Coumans: “We see that the virus is still entering the stables even though the farmers have taken all the measures. This worries the sector. Very strict hygiene rules are already in place. Visitors are not welcome either. The virus is literally blown into the stables. Perhaps by bird feathers or a substance Nest, we can’t put our finger on it,” says Cumans.
Impact on the sector
He fears extending the mandatory confinement to 16 weeks, which will last until mid-February. The negative consequences for this sector are twofold. First, the animals suffer because they get little light and fresh air in a diverse environment. (Even) staying in confinement for a longer period can be stressful.
Secondly, eggs are produced much less. Free range eggs are reduced to free range eggs after 16 weeks in the pen. “The financial impact is huge,” Commans says. “We’re really concerned about that.”
But what if strict measures don’t work and outbreaks persist? “I think vaccination is the answer. We as a sector have been advocating this for years. A vaccine should be developed and it should not cause trade restrictions. Now countries, including the Netherlands, absolutely do not want poultry products vaccinated against bird flu.
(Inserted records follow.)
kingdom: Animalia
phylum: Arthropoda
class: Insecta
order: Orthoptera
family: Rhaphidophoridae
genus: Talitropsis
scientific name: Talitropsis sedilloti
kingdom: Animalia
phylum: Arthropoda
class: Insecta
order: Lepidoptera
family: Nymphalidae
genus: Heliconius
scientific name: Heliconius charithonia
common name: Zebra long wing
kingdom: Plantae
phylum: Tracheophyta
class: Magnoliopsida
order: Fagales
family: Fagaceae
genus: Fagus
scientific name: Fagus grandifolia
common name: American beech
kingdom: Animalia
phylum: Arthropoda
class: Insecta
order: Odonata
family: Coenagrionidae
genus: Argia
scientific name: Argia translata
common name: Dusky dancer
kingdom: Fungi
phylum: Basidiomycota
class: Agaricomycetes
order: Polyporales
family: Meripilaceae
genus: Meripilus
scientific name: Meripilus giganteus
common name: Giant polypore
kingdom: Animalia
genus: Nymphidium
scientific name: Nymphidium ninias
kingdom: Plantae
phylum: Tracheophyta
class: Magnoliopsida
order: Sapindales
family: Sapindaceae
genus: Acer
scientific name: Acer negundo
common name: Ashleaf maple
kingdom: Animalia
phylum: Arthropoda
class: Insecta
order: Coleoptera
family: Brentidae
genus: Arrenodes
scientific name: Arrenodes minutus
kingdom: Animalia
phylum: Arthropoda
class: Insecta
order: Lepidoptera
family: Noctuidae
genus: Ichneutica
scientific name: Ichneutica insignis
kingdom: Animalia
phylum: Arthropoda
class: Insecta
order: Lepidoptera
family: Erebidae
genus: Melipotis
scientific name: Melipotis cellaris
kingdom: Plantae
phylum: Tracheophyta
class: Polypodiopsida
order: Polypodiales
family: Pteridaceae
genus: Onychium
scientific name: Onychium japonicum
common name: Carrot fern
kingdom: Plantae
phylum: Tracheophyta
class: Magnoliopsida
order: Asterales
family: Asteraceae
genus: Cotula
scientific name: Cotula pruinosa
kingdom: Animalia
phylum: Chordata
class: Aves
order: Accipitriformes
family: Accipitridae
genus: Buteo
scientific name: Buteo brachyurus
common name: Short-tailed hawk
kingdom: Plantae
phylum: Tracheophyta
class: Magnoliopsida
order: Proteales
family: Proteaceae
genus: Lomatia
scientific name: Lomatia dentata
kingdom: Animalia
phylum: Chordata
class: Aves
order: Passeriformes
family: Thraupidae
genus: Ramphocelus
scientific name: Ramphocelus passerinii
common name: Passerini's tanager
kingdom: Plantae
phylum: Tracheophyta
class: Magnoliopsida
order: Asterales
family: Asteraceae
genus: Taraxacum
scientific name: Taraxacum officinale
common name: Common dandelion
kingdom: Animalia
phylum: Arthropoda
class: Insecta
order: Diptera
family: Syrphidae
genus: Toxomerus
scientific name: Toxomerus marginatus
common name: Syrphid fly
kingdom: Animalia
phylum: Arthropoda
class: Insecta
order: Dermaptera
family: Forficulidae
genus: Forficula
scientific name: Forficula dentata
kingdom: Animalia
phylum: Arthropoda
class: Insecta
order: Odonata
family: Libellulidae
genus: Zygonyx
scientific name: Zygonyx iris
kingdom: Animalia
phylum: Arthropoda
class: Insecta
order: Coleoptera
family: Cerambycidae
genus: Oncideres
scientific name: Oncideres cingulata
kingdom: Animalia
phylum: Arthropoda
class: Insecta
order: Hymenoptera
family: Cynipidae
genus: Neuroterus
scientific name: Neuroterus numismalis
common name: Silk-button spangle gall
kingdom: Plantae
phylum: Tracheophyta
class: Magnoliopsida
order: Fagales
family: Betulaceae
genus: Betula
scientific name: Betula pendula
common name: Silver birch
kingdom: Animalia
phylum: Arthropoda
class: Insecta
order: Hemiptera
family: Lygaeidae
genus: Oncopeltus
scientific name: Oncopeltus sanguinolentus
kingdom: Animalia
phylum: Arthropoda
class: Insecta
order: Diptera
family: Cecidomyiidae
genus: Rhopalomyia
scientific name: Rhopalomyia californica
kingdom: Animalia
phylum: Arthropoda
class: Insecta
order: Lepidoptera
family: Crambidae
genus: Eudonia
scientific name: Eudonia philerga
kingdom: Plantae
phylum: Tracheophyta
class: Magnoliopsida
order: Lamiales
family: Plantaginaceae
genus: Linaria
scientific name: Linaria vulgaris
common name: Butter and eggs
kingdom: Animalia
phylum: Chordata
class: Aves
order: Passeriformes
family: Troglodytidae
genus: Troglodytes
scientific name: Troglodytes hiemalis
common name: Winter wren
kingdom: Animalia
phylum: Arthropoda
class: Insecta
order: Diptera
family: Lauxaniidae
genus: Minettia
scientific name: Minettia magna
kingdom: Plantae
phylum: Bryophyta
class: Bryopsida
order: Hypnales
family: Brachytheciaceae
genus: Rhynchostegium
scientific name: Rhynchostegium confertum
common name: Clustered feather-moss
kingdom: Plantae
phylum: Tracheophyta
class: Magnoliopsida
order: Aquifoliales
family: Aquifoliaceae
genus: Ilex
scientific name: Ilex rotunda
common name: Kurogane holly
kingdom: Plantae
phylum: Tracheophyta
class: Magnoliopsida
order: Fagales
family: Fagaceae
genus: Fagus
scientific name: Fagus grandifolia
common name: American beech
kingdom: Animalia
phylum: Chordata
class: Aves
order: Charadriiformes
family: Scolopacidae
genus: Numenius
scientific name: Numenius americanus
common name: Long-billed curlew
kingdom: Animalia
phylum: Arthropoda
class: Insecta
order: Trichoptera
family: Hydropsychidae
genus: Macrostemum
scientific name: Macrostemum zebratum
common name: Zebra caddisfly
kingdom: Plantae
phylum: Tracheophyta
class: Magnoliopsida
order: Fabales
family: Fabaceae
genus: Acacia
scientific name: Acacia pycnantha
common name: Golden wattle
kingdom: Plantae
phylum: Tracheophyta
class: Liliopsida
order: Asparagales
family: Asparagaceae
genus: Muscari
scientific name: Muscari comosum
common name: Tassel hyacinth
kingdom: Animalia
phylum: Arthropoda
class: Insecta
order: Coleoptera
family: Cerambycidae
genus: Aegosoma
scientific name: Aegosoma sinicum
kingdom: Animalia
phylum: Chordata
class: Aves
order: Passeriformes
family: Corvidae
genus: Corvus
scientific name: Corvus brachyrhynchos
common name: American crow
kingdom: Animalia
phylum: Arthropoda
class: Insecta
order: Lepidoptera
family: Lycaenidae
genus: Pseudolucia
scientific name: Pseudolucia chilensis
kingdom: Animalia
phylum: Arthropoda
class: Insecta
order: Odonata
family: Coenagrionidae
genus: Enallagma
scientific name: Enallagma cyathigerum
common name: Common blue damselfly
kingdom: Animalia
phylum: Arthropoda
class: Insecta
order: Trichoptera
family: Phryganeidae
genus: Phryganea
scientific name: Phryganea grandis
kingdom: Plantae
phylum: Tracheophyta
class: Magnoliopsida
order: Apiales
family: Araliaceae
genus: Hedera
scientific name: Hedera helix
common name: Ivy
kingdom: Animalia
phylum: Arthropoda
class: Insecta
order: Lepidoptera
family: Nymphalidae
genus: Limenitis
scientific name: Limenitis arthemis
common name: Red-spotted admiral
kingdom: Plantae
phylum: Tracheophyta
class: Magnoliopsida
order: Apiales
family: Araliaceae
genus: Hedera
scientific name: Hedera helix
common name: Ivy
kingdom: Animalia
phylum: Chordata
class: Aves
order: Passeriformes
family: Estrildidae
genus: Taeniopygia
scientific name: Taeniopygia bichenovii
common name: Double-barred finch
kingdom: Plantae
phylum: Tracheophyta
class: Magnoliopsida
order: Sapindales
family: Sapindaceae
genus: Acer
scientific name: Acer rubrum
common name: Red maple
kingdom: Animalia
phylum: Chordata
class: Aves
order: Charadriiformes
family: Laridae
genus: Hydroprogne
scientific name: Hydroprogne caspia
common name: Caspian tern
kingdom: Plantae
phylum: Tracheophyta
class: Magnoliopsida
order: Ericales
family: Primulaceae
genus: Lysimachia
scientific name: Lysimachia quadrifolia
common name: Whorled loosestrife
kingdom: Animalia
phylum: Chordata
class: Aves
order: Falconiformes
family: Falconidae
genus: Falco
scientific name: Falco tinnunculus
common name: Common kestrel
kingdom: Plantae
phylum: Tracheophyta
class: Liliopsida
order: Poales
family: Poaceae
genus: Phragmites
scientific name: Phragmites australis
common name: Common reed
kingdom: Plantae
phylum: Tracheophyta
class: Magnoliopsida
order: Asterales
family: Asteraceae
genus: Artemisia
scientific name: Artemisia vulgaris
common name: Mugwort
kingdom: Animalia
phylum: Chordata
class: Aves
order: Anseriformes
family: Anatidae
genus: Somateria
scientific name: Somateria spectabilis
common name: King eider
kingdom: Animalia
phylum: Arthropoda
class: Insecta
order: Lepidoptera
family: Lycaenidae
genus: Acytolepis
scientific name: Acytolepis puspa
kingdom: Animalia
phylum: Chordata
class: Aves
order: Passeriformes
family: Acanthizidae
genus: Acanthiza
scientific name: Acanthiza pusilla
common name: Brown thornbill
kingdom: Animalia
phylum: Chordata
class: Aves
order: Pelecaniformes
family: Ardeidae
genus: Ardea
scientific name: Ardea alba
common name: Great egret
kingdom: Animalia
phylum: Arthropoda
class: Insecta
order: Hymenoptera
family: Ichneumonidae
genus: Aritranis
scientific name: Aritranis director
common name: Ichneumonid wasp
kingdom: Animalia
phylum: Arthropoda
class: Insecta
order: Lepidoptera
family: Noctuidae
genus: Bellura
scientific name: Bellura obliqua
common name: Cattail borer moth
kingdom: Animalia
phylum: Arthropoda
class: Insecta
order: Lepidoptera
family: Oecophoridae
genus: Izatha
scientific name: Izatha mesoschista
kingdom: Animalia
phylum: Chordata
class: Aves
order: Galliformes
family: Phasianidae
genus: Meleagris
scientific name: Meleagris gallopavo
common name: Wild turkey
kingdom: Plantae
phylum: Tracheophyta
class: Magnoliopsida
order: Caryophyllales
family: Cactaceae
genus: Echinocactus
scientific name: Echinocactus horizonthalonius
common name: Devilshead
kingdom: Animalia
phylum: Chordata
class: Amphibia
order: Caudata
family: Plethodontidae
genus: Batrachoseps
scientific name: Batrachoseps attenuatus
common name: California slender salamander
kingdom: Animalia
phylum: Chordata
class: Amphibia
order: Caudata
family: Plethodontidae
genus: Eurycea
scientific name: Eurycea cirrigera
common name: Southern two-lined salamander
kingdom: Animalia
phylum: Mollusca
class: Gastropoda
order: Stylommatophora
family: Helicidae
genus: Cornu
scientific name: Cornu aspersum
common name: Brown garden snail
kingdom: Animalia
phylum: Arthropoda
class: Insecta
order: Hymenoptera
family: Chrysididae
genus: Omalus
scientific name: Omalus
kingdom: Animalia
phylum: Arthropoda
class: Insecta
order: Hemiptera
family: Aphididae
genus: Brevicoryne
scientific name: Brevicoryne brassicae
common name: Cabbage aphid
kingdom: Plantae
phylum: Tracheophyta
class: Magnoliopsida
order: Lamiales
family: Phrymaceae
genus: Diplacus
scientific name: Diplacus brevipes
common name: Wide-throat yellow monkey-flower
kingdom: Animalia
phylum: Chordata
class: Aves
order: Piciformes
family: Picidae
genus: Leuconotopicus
To change this requires a will political”.
Some vaccines are available abroad against avian influenza viruses, but none have been developed against the current virus that is now causing an outbreak in the Netherlands. “If a vaccine is used that only partially protects poultry from bird flu infection, it can mask the infection. The virus can then spread unnoticed, making it more difficult to fight the virus,” he writes. Wageningen University.